Jogo Sujo

STJ suspende processo contra ex-presidente Michel Temer

TEMER

Ação penal foi aberta por suposta lavagem de dinheiro na reforma da casa da filha de Temer, que teria custado R$ 1,6 milhão

O presidente do Superior Tribunal de Justiça (STJ), ministro João Otávio de Noronha, suspendeu nesta sexta (24/1) a tramitação de uma ação penal aberta contra o ex-presidente Michel Temer pelo suposto crime de lavagem de dinheiro, envolvendo a reforma da casa de sua filha, Maristela, que teria sido custeada por João Baptista Lima Filho, o coronel Lima, e sua esposa Maria Rita Fratezi. A medida é válida até que a Quinta Turma do tribunal julgue o caso definitivamente.

Ao recorrer ao STJ para suspender a ação, que está em tramitação na Justiça de São Paulo, a defesa do ex-presidente sustentou que o processo deve ser julgado pela Justiça Federal em Brasília, onde outra ação contra ele está em tramitação.

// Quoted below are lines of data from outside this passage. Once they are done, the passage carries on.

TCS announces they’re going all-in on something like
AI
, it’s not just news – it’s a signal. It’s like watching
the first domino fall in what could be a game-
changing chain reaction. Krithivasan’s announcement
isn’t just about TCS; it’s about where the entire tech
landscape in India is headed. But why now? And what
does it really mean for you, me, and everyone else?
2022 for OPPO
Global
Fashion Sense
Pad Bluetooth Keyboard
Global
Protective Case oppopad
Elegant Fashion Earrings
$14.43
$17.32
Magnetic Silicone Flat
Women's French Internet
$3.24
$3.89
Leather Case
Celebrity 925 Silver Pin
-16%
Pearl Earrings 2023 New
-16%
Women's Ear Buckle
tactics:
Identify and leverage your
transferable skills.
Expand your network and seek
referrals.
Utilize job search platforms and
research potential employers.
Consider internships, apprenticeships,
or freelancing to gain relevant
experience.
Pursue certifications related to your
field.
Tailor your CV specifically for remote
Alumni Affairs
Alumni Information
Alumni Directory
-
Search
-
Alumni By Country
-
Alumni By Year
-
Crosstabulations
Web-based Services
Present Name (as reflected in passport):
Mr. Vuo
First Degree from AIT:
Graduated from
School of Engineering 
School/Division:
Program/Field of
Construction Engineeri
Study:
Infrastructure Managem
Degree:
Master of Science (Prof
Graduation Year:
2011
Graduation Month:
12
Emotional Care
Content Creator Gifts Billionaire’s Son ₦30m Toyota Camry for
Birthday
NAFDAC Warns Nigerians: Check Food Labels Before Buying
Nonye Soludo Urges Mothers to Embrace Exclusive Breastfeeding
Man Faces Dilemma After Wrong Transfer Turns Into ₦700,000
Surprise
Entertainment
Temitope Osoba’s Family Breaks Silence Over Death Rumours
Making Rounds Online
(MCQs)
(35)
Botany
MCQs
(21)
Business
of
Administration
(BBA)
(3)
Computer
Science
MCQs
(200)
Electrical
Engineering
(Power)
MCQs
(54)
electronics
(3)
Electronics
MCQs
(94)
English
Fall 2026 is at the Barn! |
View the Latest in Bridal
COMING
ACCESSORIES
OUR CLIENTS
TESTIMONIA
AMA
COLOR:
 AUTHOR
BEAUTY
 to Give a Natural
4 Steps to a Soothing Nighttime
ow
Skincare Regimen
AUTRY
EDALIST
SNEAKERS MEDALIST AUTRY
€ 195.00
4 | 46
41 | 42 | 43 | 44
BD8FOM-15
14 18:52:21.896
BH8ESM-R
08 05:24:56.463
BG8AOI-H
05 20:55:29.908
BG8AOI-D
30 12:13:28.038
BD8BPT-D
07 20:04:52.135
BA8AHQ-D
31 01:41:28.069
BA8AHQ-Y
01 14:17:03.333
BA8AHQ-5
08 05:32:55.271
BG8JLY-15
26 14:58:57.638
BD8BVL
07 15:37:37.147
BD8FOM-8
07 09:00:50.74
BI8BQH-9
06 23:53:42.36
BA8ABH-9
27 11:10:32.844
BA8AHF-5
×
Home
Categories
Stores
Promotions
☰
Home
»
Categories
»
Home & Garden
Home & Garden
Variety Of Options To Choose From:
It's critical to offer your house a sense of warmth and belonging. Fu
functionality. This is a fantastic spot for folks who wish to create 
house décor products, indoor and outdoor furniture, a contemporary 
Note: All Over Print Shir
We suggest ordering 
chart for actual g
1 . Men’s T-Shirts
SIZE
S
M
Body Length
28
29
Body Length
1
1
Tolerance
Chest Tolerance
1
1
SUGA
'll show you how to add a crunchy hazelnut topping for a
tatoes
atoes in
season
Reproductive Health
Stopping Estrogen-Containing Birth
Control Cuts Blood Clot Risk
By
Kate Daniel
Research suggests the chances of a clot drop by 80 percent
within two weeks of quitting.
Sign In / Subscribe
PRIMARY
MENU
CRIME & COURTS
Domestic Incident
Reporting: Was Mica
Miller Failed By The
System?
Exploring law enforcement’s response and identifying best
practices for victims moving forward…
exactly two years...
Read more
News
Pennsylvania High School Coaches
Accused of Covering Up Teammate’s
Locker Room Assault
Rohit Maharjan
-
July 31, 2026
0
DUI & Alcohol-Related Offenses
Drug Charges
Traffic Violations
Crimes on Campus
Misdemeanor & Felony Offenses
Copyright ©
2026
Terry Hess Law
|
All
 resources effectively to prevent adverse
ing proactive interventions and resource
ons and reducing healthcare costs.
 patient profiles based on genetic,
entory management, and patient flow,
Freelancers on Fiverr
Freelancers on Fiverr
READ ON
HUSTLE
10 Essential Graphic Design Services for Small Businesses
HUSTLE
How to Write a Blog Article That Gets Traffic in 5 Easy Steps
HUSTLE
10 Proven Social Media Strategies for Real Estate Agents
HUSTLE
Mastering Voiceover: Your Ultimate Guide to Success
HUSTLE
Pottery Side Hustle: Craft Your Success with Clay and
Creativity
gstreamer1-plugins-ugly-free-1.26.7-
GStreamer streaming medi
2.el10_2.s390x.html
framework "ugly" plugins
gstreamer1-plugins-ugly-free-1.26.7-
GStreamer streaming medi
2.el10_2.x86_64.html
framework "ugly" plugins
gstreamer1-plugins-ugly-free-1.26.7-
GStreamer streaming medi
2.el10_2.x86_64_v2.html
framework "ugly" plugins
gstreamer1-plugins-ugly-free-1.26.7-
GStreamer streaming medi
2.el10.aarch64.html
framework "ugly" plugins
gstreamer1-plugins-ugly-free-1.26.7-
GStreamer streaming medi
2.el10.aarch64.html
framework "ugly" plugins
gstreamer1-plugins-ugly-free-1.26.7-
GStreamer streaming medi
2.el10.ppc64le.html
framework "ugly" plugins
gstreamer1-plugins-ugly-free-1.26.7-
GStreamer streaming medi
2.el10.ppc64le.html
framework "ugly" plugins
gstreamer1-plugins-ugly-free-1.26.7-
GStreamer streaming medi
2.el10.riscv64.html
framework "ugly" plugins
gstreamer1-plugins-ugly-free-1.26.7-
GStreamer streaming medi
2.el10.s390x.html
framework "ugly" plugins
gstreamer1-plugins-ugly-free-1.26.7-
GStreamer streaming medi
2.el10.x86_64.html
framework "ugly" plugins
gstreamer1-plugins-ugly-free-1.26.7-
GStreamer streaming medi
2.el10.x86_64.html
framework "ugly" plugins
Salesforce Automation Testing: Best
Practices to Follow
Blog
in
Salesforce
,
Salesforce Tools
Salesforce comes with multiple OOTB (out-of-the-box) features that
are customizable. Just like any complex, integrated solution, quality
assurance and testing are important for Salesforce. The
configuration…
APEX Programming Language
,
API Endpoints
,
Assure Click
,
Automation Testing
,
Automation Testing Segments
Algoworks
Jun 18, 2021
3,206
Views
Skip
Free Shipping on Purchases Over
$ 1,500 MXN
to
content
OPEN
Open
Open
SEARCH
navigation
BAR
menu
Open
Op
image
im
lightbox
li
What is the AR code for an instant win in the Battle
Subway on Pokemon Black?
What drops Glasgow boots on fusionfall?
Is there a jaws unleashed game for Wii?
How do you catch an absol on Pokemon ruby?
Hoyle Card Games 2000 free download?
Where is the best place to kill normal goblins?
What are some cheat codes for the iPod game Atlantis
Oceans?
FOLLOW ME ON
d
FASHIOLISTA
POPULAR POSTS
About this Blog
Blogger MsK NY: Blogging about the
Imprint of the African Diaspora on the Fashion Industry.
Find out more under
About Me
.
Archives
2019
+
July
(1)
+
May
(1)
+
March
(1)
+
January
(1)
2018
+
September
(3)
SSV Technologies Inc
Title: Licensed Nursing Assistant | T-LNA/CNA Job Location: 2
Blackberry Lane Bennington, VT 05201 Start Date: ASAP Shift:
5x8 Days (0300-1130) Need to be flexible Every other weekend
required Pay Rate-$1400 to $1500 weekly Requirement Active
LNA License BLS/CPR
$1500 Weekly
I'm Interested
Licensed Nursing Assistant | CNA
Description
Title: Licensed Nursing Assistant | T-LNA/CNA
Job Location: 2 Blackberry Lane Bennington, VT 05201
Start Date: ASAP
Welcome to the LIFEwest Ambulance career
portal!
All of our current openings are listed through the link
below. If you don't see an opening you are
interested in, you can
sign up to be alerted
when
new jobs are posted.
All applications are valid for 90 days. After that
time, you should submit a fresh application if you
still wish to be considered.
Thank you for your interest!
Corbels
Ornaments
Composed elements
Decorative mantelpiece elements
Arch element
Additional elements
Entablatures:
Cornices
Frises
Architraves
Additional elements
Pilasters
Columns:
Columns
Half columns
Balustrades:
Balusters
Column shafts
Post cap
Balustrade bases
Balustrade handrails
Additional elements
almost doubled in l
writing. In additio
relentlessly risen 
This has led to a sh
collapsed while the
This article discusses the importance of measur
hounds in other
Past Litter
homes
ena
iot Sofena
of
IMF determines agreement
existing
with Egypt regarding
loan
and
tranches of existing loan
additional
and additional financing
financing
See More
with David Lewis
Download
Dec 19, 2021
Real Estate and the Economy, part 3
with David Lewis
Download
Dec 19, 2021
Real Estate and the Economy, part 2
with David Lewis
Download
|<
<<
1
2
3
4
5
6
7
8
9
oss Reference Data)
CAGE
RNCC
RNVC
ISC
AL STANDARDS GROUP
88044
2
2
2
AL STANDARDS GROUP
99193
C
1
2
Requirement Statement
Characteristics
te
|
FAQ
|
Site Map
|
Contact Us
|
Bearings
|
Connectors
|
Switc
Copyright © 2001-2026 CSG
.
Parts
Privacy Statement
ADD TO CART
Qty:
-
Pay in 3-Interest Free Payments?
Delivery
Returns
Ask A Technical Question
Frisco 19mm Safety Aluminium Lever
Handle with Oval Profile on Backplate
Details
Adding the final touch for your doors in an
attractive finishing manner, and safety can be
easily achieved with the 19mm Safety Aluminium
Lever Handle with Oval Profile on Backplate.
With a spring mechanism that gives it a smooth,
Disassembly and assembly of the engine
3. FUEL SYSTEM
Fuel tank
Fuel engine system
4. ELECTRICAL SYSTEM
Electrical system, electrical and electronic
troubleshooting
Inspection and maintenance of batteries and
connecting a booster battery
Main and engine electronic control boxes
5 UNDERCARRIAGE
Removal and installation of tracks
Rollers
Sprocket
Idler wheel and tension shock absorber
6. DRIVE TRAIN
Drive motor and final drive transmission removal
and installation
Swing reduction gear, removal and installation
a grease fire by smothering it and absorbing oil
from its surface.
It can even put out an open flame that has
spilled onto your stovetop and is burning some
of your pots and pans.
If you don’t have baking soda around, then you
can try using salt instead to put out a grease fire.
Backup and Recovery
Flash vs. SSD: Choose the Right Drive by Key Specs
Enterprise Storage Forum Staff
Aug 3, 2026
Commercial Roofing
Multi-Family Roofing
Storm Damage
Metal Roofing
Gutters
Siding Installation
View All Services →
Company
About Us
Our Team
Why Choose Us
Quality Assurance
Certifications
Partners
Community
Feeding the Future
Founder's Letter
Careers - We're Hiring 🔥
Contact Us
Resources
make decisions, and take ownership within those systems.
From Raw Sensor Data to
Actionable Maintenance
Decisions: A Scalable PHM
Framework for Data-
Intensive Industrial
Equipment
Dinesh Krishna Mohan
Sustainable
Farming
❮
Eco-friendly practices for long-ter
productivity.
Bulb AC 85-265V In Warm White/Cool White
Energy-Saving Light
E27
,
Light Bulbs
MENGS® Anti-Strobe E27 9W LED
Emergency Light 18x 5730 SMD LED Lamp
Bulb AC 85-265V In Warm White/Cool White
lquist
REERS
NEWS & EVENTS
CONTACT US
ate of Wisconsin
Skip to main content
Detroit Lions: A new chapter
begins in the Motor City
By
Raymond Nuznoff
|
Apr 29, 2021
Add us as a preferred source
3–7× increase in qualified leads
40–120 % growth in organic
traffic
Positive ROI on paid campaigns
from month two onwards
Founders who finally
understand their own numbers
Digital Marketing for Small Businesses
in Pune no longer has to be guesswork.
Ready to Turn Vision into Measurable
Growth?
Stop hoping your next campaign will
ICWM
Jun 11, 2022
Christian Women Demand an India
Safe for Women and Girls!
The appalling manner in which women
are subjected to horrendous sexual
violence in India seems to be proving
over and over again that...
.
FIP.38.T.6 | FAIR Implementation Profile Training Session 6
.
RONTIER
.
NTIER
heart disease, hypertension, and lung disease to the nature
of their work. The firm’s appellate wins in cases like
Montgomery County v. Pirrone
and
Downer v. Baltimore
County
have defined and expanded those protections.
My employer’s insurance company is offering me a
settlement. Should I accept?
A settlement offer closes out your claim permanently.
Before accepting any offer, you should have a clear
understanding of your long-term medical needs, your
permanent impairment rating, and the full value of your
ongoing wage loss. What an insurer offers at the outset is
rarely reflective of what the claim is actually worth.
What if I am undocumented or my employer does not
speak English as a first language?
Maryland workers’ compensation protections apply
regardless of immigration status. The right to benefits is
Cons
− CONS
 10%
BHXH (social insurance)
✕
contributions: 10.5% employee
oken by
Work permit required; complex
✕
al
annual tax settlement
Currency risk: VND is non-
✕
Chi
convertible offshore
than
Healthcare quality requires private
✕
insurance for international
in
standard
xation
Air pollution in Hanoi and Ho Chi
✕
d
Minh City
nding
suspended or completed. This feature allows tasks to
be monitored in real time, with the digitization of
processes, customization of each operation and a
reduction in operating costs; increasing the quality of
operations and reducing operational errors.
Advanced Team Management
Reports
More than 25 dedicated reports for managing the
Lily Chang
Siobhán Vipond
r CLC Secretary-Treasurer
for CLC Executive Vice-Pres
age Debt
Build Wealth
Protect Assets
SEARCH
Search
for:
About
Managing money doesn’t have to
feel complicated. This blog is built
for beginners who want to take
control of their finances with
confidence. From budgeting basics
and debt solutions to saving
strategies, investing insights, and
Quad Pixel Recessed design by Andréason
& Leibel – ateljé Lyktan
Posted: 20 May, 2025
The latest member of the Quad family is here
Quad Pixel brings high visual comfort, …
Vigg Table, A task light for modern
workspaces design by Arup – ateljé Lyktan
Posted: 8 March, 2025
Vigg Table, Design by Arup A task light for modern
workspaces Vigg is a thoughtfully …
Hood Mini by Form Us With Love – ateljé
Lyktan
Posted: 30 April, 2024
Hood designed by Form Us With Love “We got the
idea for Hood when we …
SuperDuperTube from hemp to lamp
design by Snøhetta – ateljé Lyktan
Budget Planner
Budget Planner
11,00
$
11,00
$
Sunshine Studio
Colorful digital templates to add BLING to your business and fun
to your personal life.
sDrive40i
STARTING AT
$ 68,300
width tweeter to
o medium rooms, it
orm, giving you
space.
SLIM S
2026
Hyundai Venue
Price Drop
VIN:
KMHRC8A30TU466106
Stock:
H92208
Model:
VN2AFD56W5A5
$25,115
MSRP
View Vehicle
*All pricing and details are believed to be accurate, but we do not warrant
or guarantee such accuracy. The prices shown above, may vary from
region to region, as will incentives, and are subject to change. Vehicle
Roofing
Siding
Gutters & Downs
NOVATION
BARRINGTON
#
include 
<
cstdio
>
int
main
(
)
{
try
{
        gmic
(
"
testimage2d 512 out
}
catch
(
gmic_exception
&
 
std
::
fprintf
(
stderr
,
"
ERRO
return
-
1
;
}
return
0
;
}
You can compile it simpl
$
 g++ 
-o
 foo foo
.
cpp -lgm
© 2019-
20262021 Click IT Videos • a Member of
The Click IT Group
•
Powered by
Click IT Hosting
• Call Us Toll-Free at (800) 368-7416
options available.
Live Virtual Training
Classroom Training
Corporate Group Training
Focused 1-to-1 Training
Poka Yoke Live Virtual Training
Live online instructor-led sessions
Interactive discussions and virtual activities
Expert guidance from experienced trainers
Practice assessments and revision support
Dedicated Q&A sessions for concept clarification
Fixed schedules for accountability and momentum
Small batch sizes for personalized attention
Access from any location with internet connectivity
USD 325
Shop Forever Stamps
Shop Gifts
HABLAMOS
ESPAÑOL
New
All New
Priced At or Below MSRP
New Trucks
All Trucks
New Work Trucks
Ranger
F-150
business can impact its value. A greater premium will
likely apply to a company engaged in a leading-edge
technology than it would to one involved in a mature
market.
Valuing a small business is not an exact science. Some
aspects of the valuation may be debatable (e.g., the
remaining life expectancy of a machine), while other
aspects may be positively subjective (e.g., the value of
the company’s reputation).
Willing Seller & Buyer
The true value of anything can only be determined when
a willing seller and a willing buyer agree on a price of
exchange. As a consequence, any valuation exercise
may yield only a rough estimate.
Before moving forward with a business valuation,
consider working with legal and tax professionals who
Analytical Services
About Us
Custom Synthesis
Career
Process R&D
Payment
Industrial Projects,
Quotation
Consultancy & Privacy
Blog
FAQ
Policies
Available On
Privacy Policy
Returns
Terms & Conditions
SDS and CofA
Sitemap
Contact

O caso envolve a suspeita de pagamento de R$ 1,6 milhão em espécie para custear a reforma da casa de Maristela Temer.

Na liminar, o presidente do STJ entendeu que “há certa relação de dependência” entre as ações e a defesa pode ter prejuízos se as ações continuarem em andamento de forma separada. “Havendo certa relação de dependência entre os delitos apurados em um e outro Juízo, é muito provável que a defesa encontre dificuldades para articular seus argumentos e provas, além do (forte) risco de haver decisões opostas e até mesmo contraditórias”, afirmou o ministro João Otávio de Noronha.

Com o fim do período de recesso nos tribunais superiores, no dia 1º de fevereiro, o caso será remetido para o relator, ministro Ribeiro Dantas, um dos integrantes da Quinta Turma do STJ.

Ex-presidente foi denunciado pela Lava Jato do Rio de Janeiro por supostos desvios nas obras de Angra 3
Segundo a Procuradoria da República, o dinheiro usado na obras são fruto de pagamento de propinas e desvios nas obras da usina nuclear de Angra 3, no Rio – já alvo de duas acusações formais contra Temer pela Lava Jato do Rio.

Para a Lava Jato São Paulo, “não há dúvidas de que a Argeplan era uma empresa dedicada a administrar os recursos ilícitos obtidos por Michel Temer, seja operando esquemas de lavagem, seja servindo como local de entregas de propina em dinheiro vivo para o ex-presidente”.  A Argeplan, que tem como um dos controladores o coronel Lima, foi contratada para executar projeto de engenharia eletromecânico na usina nuclear de Angra.